Research Supports Exercise
According to the National Comprehensive Cancer Network (NCCN), research has not found any harmful effects on cancer patients who engage in moderate exercise. Quite the contrary, it has found that cancer patients who exercised regularly had 40 to 50 percent less fatigue, one of the most common, and most complained about, side effects during cancer treatment. Another side effect that may accompany cancer treatment is feelings of depression, which can also be relieved by exercise, which elevates mood.
Regular physical activity increases general conditioning, joint flexibility, and muscle strength, as well as improves cardiovascular function and protects bones. Many of these things can be impaired by surgery and some therapies. The better physical shape you are in, the better you can recover from treatments like surgery.
Finally, studies have demonstrated that gaining weight during and/or after treatment increases the risk of cancer recurrence, especially for prostate, colon, and breast cancers. Maintaining an exercise routine maintains a healthy lifestyle which is what a cancer survivor needs.
When and How to Exercise
If you had been working out before your cancer diagnosis, simply make sure you continue. If you did not have a regular exercise schedule before your diagnosis, however, the sooner you start, the better. You’ll feel better, you’ll likely need fewer medications and you’ll lower your risk for complications. Be sure to begin before cancer treatment but AFTER you discuss your exercise plans with your doctor to ensure it is safe.

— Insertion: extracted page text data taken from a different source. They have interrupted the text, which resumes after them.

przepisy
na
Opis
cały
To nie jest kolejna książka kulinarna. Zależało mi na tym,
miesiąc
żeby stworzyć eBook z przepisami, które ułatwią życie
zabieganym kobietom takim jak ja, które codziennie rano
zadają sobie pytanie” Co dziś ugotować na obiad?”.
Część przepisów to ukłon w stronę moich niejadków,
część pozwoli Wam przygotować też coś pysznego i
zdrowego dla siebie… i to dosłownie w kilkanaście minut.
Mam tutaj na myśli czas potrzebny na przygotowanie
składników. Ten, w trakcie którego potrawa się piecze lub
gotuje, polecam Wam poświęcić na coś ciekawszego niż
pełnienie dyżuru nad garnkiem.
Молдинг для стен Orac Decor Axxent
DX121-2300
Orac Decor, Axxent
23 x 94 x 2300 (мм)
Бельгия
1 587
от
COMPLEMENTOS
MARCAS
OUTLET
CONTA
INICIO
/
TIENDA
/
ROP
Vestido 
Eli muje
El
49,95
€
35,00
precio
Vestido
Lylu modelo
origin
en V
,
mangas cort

If you have been inactive, don’t begin with intense physical activity. Start with walking and light strength training with weights and then you can build up once your body is comfortable with that. Generally, an effective routine has three parts:
- A cardiovascular workout that gets your heart pumping. This can include walking, swimming, jogging, bicycling, or dancing (this can also help improve flexibility depending on the type of dance you do).

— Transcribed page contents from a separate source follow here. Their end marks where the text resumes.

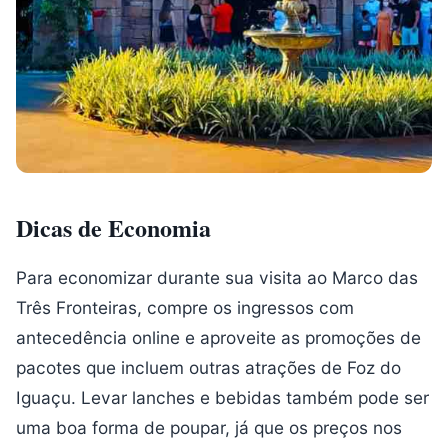
Dicas de Economia
Para economizar durante sua visita ao Marco das
Três Fronteiras, compre os ingressos com
antecedência online e aproveite as promoções de
pacotes que incluem outras atrações de Foz do
Iguaçu. Levar lanches e bebidas também pode ser
uma boa forma de poupar, já que os preços nos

- Strength training to build and tone muscles. The most common way to do this is to lift weights but machines and resistance bands are also options. It is VERY important to receive instruction in strength training if you’ve never done it before as it is very easy to injure yourself with incorrect technique.
- Regular stretching to improve flexibility and keep your joints and muscles limber.

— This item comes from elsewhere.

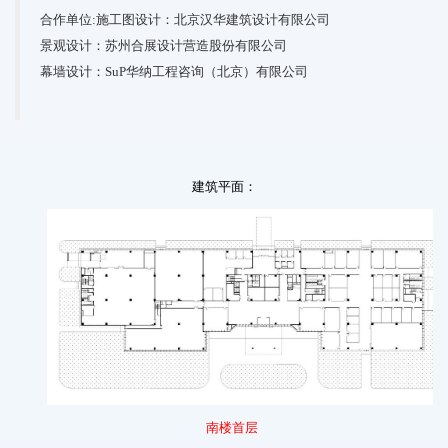
合作单位:施工图设计：北京汉华建筑设计有限公司
景观设计：苏州合展设计营造股份有限公司
幕墙设计：SuP华纳工程咨询（北京）有限公司
建筑平面：
南楼首层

Aim for 30 minutes of aerobic exercise five days per week, but don’t feel like you have to do it all at once. If you have difficulty doing 30 minutes straight, break it up into two 15 minute aerobic workouts per day. The key is to move and be physically active. Activities like gardening and housework also qualify.
Some hospitals and health clubs offer fitness classes specifically for cancer patients. Be sure to ask about that when discussing your exercise plan with your doctor.